A recent survey of more than 230 marketers found that the top 10 most popular use cases for AI in 2021 were to:
- Recommend highly targeted content to users in real-time
- Adapt audience targeting based on behaviour and lookalike analysis
- Measure return on investment (ROI) by channel and campaign
- Discover insights into top-performing content and campaigns
- Create data-driven content
- Predict a winning creative (e.g. digital ads, landing pages, CTAs) before launch without A/B testing
- Forecast campaign results based on predictive analysis
- Deliver individualised content experiences across channels
- Choose keywords and topic clusters for content optimisation
- Optimise website content for search engines
Chmielewski says that one of his favourite use cases of AI in marketing is developing ad creative using text-to-speech technologies.
“Text-to-speech technologies use neural networks. Essentially, this involves people coding computers to be at the same scale as the human brain.
“Most of the ads we create at Devotion use AI-generated voiceovers. We can use AI-generated people to talk in videos. There’s a bunch of tools out there that give you an AI-generated video of a person, and then you type in what you want them to say and then they’ll say it.”
Chmielewski says that using AI technology in this way means that his team does not have to spend as much time on marketing tasks that are high turnover.
For example, when creating social media ads that may only run over two to three days, Chmielewski’s team can avoid hiring voice-over actors, using AI voice-to-text technology instead.
“It means the big stuff can have more budget allocated to it. We can focus more on essential campaign creative by letting AI do some of the smaller grunt work.”
Is AI the future of digital marketing?
The 2021 State of Marketing AI Report revealed that marketers across the world “believe that widespread automation of the industry is inevitable in the next five years.” 80 per cent of survey respondents said they believe more than a quarter of their marketing tasks will be intelligently automated in the next five years.

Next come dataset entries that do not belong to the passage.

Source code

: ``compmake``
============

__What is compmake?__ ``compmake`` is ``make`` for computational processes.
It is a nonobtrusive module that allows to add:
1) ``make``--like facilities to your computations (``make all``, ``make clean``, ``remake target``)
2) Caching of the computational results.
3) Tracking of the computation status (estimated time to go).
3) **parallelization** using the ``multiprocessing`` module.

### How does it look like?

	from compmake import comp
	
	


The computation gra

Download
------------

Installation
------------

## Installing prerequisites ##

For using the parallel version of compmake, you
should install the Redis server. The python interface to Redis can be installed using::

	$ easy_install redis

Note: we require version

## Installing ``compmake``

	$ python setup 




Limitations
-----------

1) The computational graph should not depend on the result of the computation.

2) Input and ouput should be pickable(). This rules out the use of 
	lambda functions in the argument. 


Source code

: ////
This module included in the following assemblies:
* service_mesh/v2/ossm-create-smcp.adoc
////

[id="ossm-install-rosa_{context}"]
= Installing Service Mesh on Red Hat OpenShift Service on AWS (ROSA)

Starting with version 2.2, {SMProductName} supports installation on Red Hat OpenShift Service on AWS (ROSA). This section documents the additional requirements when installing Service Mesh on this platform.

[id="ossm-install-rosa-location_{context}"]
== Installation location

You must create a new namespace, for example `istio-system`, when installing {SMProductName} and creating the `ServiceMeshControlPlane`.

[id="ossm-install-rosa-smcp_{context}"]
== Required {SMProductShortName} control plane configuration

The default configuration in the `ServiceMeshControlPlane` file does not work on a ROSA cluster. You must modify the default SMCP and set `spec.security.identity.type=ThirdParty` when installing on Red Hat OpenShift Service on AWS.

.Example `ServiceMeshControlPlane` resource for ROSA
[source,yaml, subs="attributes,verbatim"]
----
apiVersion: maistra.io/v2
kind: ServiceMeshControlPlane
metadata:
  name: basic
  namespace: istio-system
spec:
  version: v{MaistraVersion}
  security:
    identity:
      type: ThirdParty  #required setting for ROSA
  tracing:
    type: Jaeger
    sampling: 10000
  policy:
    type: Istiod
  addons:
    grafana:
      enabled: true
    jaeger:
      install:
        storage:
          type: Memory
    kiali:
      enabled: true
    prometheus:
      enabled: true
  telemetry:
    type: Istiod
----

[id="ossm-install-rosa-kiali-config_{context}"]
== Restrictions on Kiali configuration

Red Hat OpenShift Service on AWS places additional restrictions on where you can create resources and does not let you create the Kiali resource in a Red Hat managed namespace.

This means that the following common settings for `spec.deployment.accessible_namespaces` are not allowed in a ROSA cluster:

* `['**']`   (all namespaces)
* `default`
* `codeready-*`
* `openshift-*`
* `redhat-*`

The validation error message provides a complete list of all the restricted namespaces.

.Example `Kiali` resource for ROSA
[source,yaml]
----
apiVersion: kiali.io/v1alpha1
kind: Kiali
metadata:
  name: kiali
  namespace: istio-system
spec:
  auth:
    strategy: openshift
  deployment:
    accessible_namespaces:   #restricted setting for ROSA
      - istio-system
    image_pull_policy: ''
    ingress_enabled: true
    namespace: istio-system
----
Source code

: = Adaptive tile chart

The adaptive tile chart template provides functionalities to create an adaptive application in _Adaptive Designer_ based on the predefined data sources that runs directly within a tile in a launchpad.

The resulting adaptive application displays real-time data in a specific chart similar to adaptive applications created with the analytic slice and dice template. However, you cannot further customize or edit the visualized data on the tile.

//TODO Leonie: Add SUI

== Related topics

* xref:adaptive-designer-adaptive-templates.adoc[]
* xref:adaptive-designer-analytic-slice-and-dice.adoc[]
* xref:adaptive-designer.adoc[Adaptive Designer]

Results from another recent global survey of more than 500 marketing executives support the perceived importance of AI to the marketing profession. 52 per cent of respondents agreed that AI would be the most influential marketing technology within the next five years. This response was significantly higher than the next closest responses:
- mobile apps (38 per cent)
- voice/intelligent/digital assistants (36 per cent)
- immersive technologies (32 per cent)
Why use AI?
According to McKinsey & Company, AI can “create $1.4 trillion to $2.6 trillion of value in marketing and sales across the world’s businesses.” Additionally, they found that 78 per cent of CEOs expect marketing leaders to drive company growth.
As well as having the potential to unlock a treasure trove of marketing value, Chmielewski says AI will enrich marketing careers.
“AI in digital marketing has the ability to make us more human. If we, as marketers, have more bandwidth to actually think about creativity, empathy and problem-solving rather than thinking about numbers all day, it can allow people to be more compassionate.”
Chmielewski says that AI also has the potential to improve advertising.
“It’s going to make advertising way better because nobody likes being advertised to unless it’s something that they're really interested in. For example, it’s like the fall of the online cookie,” he explains.
“Everybody hates cookies now, but they were just a tool to give us marketers more information to make ads more personalised.
“People are opting out of cookies now, so Google’s working on a way that marketers can use cookie-like AI tracking where people’s data is put into groups, which anonymises them. This replaces the one-to-one personalised cookie data points per person. It means you can still target people by their personal attributes, but the AI anonymises everything.”
However, Chmielewski cautions that checks and balances need to be at the forefront of developers' minds when working on AI to ensure that human biases are not built into the technology.